▸ **Required action**
Emit an exact copy of the lines running from the start of the records to the line containing "inform@infosport.ru", both included.

Dataset entries
********************

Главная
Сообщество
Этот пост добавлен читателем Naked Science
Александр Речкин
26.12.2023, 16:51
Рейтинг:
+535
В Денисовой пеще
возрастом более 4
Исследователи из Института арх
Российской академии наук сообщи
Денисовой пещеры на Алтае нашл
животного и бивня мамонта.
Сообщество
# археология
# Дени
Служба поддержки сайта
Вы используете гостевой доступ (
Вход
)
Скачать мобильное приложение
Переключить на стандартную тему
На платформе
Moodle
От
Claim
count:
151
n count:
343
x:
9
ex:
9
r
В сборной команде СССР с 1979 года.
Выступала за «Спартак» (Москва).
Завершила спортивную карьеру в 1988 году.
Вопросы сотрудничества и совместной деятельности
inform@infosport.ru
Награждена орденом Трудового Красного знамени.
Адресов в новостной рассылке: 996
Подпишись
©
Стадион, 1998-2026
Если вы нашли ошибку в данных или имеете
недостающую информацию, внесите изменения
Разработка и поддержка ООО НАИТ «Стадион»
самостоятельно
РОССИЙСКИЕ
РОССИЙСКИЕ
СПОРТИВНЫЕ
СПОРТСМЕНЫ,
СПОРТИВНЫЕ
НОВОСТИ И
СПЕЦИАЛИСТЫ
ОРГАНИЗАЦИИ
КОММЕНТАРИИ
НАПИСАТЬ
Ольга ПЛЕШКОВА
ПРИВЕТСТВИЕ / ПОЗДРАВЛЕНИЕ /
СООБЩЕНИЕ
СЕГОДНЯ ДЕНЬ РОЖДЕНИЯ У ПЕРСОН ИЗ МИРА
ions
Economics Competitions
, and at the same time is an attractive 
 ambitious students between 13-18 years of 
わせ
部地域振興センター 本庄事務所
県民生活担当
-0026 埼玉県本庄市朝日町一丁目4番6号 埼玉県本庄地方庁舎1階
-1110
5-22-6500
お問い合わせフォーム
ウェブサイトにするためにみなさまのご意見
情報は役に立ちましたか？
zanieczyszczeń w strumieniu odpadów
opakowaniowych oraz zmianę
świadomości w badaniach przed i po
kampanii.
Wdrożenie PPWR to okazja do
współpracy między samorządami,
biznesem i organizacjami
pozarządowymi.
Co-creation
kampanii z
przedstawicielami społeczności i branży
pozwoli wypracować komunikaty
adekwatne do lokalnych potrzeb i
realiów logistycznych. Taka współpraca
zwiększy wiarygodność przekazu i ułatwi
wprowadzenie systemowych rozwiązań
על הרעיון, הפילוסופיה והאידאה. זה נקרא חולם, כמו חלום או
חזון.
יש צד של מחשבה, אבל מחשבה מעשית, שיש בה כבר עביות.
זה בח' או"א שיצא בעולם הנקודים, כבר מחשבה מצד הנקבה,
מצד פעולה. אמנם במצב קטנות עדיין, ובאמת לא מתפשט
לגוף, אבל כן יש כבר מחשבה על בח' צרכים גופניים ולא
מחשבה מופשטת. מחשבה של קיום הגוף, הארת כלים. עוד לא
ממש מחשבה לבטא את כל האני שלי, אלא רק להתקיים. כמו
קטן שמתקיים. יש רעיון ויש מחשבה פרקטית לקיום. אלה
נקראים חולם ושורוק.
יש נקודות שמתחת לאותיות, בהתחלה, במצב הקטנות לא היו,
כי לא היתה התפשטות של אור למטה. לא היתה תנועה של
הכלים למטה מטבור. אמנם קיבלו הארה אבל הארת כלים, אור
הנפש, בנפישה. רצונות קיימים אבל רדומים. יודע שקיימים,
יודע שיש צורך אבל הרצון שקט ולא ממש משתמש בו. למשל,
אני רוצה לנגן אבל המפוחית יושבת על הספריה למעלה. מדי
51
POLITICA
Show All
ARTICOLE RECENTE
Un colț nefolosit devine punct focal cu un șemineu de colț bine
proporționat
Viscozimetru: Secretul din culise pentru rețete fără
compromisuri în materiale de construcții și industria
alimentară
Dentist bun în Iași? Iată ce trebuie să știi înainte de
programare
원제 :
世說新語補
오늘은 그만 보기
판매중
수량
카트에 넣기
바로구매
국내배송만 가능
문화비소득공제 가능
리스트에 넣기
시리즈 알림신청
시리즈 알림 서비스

********************

▸ **Result of the exercise**
Главная
Сообщество
Этот пост добавлен читателем Naked Science
Александр Речкин
26.12.2023, 16:51
Рейтинг:
+535
В Денисовой пеще
возрастом более 4
Исследователи из Института арх
Российской академии наук сообщи
Денисовой пещеры на Алтае нашл
животного и бивня мамонта.
Сообщество
# археология
# Дени
Служба поддержки сайта
Вы используете гостевой доступ (
Вход
)
Скачать мобильное приложение
Переключить на стандартную тему
На платформе
Moodle
От
Claim
count:
151
n count:
343
x:
9
ex:
9
r
В сборной команде СССР с 1979 года.
Выступала за «Спартак» (Москва).
Завершила спортивную карьеру в 1988 году.
Вопросы сотрудничества и совместной деятельности
inform@infosport.ru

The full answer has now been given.